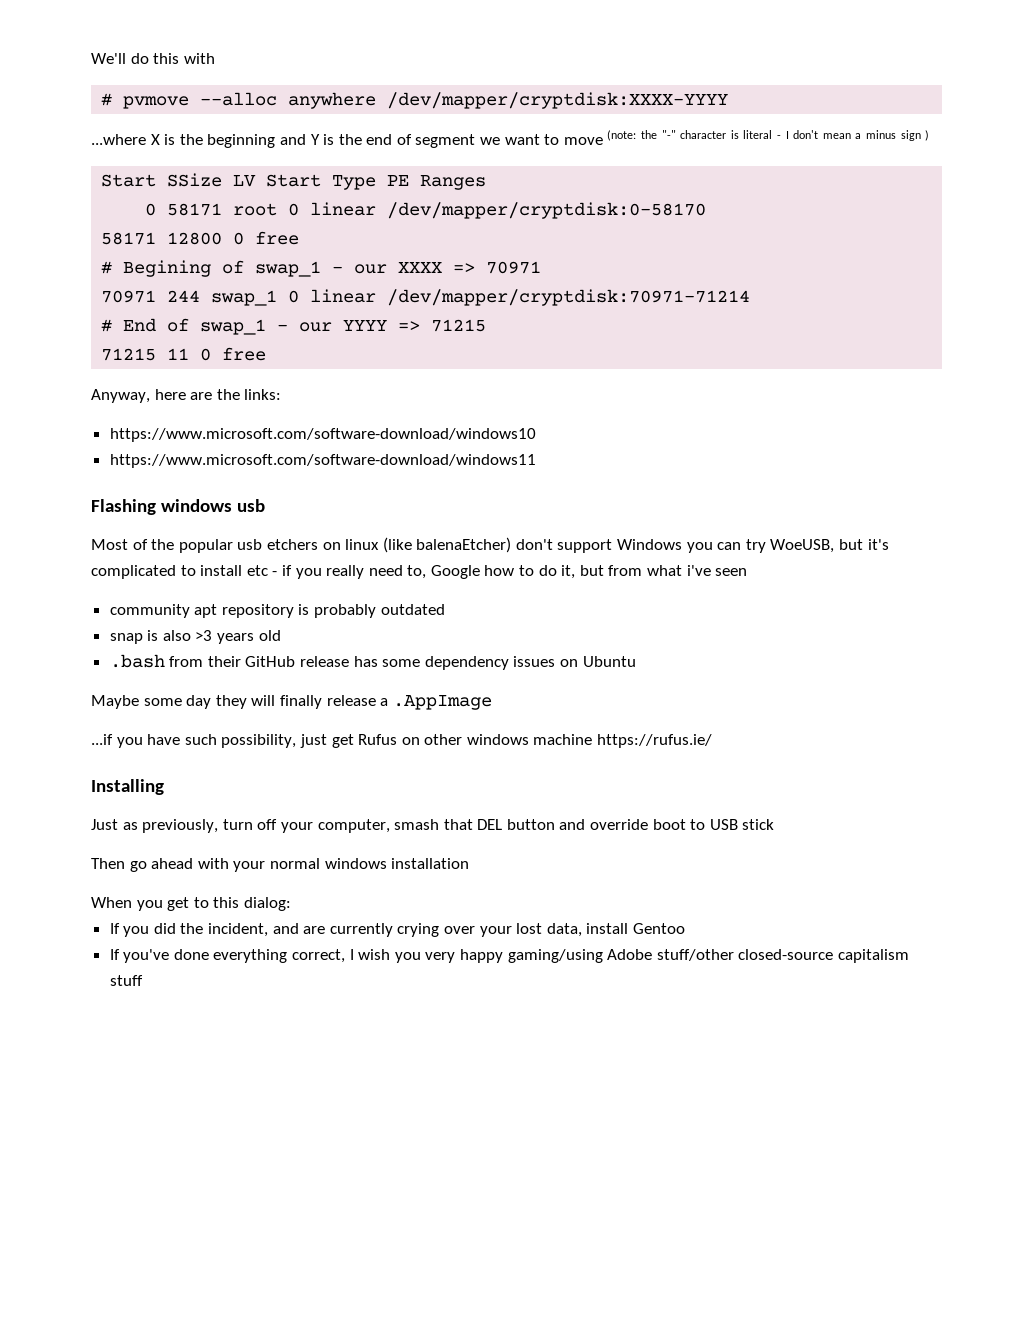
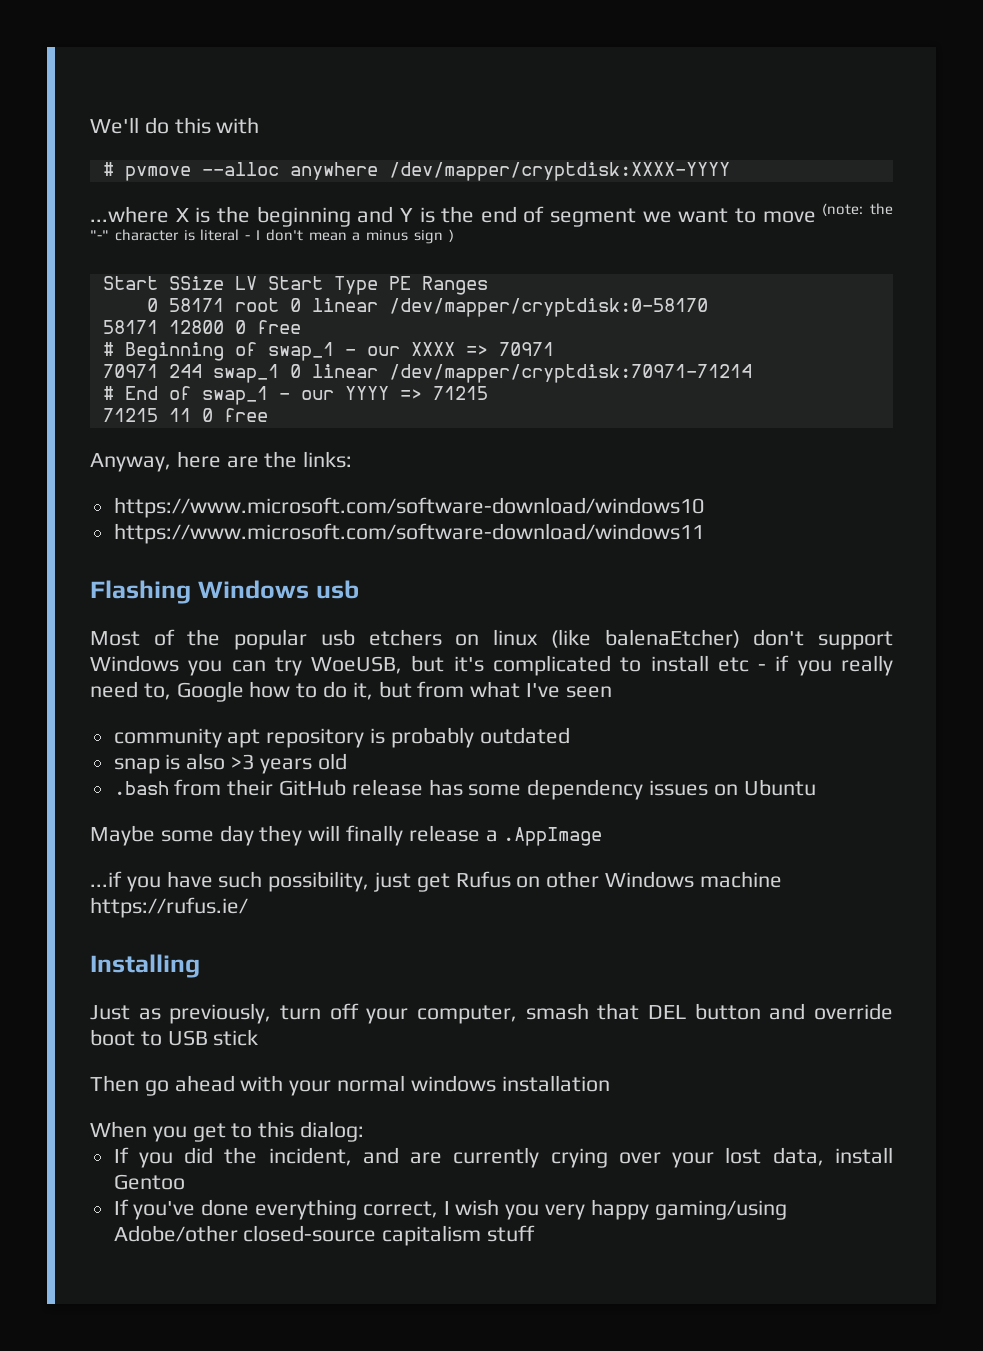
[123,260,212,277] Begining -> [124,342,224,361] Beginning
[161,499,233,512] windows -> [197,580,309,599] Windows
[686,565,711,576] i've -> [526,683,561,698] I've
[466,734,529,745] windows -> [605,871,695,888] Windows
[607,949,734,961] Adobe stuff/other -> [113,1225,238,1242] Adobe/other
____
What you are asked to do - Copy out all lines of the material containing the word "Windows".

Exercise response -
[161,499,233,512] windows -> [197,580,309,599] Windows
[466,734,529,745] windows -> [605,871,695,888] Windows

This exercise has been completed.